> _Passage shown_:

Updated: Sep 25, 2024

Trying to establish 'Including Us' is really forcing me to think about why I'm really traveling down this road. How can I serve in a way that does justice to all my teachers, my family, my community and all my fellow travelers past and present who have helped me, and at times, carried me, along the way. Musing on this question after the recent National Child Protection and Youth Justice Forum, where the topic of personal 'whys' was raised, led me to recognise that, in essence, I’m passionate about including the voices of those that are seldom listened to in decision-making and problem solving to make real change. Without fully realising it, I’ve been on a participation and inclusion quest  for the past 37 years.  This quest has taken me to young homeless shelters, to alternative education settings, to employment services, to state government policy offices, to child protection, to academia, to people seeking asylum advocacy and to diversity and inclusion.  Along the way I wrestled with a doctorate specifically focused on how to listen in conversations with the cultural ‘other’ to produce inclusion rather than exclusion.  What I've taken away from this quest so far is that real participation by marginalised groups of people is inclusion.  That without real participation there is just empty symbols and ceremonies that somehow attempt to ignore the question of exclusion and power. That just whitewashes inclusion. But with real participation comes the magic in belonging, recognising, innovation and problem solving.  In this sense, real participation is both the road to, and the meaning of, inclusion.  I have also learnt that real participation is not just about setting up an advisory group.  It requires sophisticated organisational structures and accountability. And it requires a particularly disciplined interpersonal listening that turns out to be truly transformative.  Both at an organisational and personal level. This is my why and the fire that burns.  To those I have already met on this road I salute you. To those that I have not met, I look forward to our 'chance' encounters on the path of the heart to learn about your whys and your fires that burn. With respect, rod.

> _Directive 1_:
Put the data entries from the line containing "common name: Biting stonecrop" down to the end of the entries into a JSON list of strings, one string per line, with blank lines left out.

[Data entries]

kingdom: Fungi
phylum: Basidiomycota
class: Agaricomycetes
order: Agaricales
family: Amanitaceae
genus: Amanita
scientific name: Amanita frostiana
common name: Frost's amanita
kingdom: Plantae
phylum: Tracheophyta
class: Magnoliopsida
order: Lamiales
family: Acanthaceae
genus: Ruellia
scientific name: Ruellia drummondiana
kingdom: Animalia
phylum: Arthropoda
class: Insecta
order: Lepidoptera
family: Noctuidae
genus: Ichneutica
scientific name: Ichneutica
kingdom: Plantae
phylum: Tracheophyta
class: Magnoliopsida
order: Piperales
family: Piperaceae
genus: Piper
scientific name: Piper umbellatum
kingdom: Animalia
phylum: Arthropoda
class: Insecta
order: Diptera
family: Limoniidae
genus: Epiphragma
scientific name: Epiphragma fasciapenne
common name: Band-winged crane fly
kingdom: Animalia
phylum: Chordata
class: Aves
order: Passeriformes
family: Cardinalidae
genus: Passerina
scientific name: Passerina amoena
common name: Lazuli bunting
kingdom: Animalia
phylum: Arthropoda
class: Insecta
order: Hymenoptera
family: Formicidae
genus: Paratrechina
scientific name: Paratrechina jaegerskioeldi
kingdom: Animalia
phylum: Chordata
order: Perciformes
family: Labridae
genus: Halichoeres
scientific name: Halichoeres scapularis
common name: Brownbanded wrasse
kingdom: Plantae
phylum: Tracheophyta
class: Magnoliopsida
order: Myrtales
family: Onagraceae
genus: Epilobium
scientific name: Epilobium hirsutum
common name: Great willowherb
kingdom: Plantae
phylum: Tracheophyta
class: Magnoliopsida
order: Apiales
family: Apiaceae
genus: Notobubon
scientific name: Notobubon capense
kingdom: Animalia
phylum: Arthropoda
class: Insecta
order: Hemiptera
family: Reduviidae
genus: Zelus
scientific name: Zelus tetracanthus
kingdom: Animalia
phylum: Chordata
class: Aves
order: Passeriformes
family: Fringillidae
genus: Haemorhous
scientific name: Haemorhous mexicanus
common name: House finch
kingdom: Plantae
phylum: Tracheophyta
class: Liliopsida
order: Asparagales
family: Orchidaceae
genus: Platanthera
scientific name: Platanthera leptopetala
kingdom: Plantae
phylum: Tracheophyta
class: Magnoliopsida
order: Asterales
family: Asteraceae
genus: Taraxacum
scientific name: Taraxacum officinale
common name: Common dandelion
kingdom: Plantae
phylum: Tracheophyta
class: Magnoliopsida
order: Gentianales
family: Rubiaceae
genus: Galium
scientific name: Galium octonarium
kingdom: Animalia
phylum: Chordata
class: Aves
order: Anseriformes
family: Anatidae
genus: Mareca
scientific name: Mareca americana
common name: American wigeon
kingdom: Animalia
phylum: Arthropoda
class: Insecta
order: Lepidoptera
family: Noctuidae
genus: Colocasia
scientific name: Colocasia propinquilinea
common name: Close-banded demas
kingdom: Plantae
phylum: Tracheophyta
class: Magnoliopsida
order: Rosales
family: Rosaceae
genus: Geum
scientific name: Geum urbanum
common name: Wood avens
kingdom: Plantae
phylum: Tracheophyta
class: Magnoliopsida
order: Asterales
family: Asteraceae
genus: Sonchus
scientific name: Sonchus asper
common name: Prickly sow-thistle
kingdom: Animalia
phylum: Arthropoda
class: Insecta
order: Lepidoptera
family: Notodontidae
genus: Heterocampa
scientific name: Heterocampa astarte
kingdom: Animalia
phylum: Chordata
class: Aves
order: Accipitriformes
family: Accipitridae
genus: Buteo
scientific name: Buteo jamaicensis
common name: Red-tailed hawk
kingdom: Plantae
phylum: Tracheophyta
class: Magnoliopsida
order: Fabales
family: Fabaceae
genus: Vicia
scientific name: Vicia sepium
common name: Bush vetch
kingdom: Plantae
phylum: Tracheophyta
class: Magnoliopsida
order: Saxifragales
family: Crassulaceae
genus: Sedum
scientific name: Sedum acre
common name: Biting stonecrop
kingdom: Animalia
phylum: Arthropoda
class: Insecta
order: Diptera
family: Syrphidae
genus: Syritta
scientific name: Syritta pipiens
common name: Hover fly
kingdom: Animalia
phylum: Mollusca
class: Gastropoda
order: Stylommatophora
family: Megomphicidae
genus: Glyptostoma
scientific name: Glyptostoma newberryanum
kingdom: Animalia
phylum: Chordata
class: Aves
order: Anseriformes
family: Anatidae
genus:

> _Directive 2_:
In the post on inclusion, how many years has the writer spent on a participation and inclusion quest?

> _Full output 1_:
[
  "common name: Biting stonecrop",
  "kingdom: Animalia",
  "phylum: Arthropoda",
  "class: Insecta",
  "order: Diptera",
  "family: Syrphidae",
  "genus: Syritta",
  "scientific name: Syritta pipiens",
  "common name: Hover fly",
  "kingdom: Animalia",
  "phylum: Mollusca",
  "class: Gastropoda",
  "order: Stylommatophora",
  "family: Megomphicidae",
  "genus: Glyptostoma",
  "scientific name: Glyptostoma newberryanum",
  "kingdom: Animalia",
  "phylum: Chordata",
  "class: Aves",
  "order: Anseriformes",
  "family: Anatidae",
  "genus:"
]

> _Full output 2_:
37 years